■ Activities ■
A. Can you copy the comments on knock-off cover records word for word, everything from "The Unknown Jailhouse" down to "the first place.)"?
B. How would you put this sentence from the comments on knock-off cover records into Spanish: "The Unknown Jailhouse Rocker is only making explicit what Elvis so coyly alluded to in the original."
C. Will you continue the comment thread about knock-off cover records from the point where it stops?

■ Selected extract ■
* * * * *
These are truly pathetic, all three of them, but at least they provide comic value. Nice Dorsey-style sax solo in "Keep a Knockin," matching nicely with those martial drums. The dramatic incorrect chording in "Wake Up Little Suzie" is utterly bizarre. Give me the Jalopy Five or Fred X. Brown any day.

Colin The Culture Hunter

Bob- You have made my day- Have just giggled all the way through the "Wake up Little Suzie"- astounding!

Id sure be delighted with you pumping me? WTF?

Its these sorts of posts that just make the day go with a swing!


I always thought "Jailhouse Rock" had a certain understated, er, flamboyance to it. The lyric change in this version brings it to the forefront once and for all.

Gaylord Fields

Thanks, Bob -- and wow! Hearing that mis-sung line in "Jailhouse Rock" evoked a loud chortle out of me that must have disturbed my workmates. Too bad i can't explain the cause.

The Unknown Jailhouse Rocker is only making explicit what Elvis so coyly alluded to in the original. (I've always marveled that Leiber & Stoller got away with the whole "Number 47 said to Number 3" scenario in the first place.)


I have one of the HIT albums from c. 1968. The anonymous band's version of "Lady Madonna" had a sort of Alex Chilton feel to it, but the guy who pushed "Valleri" through his nose in a fake Davy Jones accent should've been beaten like the dog that he was. It was also a "limited addition" album, which meant that either their proofer couldn't read or they were shockingly realistic about their potential sales. I wouldn't part with it for anything.

Let's not forget there was a thriving knock-off "tribute" artist trade in the 8-track rack-jobber era, where the "as performed by" credit was sometimes carefully hidden by the packaging.
* * * * *
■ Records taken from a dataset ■
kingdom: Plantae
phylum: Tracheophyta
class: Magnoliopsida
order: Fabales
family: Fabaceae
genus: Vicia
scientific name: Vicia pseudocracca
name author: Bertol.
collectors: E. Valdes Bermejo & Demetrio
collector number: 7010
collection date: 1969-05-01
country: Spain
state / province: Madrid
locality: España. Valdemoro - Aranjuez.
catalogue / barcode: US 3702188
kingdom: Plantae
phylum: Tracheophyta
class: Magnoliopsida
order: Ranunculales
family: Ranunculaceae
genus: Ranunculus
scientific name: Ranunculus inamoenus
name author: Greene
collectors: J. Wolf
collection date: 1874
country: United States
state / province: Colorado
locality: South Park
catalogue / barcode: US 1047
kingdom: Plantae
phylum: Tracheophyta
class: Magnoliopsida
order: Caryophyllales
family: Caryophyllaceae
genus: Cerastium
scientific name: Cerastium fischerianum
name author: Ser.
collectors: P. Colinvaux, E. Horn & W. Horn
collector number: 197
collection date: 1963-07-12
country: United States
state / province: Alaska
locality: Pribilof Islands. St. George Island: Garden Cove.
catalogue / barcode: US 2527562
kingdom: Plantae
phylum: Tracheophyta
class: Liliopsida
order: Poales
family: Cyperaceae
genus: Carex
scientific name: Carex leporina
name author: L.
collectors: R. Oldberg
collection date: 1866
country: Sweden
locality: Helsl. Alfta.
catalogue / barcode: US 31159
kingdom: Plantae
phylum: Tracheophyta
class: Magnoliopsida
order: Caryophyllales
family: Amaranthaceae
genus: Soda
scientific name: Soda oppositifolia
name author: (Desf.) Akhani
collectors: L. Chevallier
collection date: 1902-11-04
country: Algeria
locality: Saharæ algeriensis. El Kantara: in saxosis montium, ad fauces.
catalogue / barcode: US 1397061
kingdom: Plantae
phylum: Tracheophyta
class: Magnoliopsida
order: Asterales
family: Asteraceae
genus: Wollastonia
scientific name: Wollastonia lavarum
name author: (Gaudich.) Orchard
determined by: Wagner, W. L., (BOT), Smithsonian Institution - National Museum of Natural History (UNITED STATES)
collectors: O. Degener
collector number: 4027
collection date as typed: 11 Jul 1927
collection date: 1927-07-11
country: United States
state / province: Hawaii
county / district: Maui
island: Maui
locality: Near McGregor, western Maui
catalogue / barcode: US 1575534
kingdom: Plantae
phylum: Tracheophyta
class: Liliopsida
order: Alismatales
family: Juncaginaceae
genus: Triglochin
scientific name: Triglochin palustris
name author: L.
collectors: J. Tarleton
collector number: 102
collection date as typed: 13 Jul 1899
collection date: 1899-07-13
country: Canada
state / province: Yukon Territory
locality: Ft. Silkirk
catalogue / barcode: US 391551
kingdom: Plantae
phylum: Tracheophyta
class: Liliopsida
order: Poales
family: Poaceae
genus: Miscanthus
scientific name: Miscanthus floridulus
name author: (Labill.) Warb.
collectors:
* * * * *
■ Numbered responses ■
A.
The Unknown Jailhouse Rocker is only making explicit what Elvis so coyly alluded to in the original. (I've always marveled that Leiber & Stoller got away with the whole "Number 47 said to Number 3" scenario in the first place.)

B. El desconocido intérprete de "Jailhouse Rock" no hace más que explicitar lo que Elvis insinuó con tanto recato en el original.

C.
Tops in Pops

I have a few dozen of these myself.The Song Hits/Hit Parader ones, Gilmar,EP 4,and a few other real obscure ones,mostly from 1955-64, which seem to be the heyday of such records.I also have a handful of sub-low budget (Cheaper than Pickwick,cheaper than these 8-tracks.) Lps from the 70s,that I think were issued on generic labels.

Like Lou Reed and John Cale at Pickwick,and a pre McCoys Rick Derringer doing a low budget Beatles knockoff for Diplomat/ Synthetic Plastics,there have got to be people who later became famous who did these records.One of the few that has positively been identified is none other than Ol' Possum himself.

I have the Tops EP with "Blue Suede Shoes",and "Heartbreak Hotel" on a 78,and as you can hear,HH is particularly easy to identify as Jones.


Why does the Tops in Pops cover look like the cover from a pulp fiction novel about trashy women? It doesn't hint at the musical joy inside.

Jonathan Steinke

It takes a LOT for me to call someone's singing vapid but, trust me, these songs had it coming.

Murray Van Creme

The guitar lick in "Wake Up Little Suzie" sounds like someone screwing around with the pitch control on a turntable. Very odd.


I sure would be delighted with you... REALLY? How the hell did that not get that budget record pulled from shelves? I suppose with no internet to focus parental wrath, it was more difficult than it is today.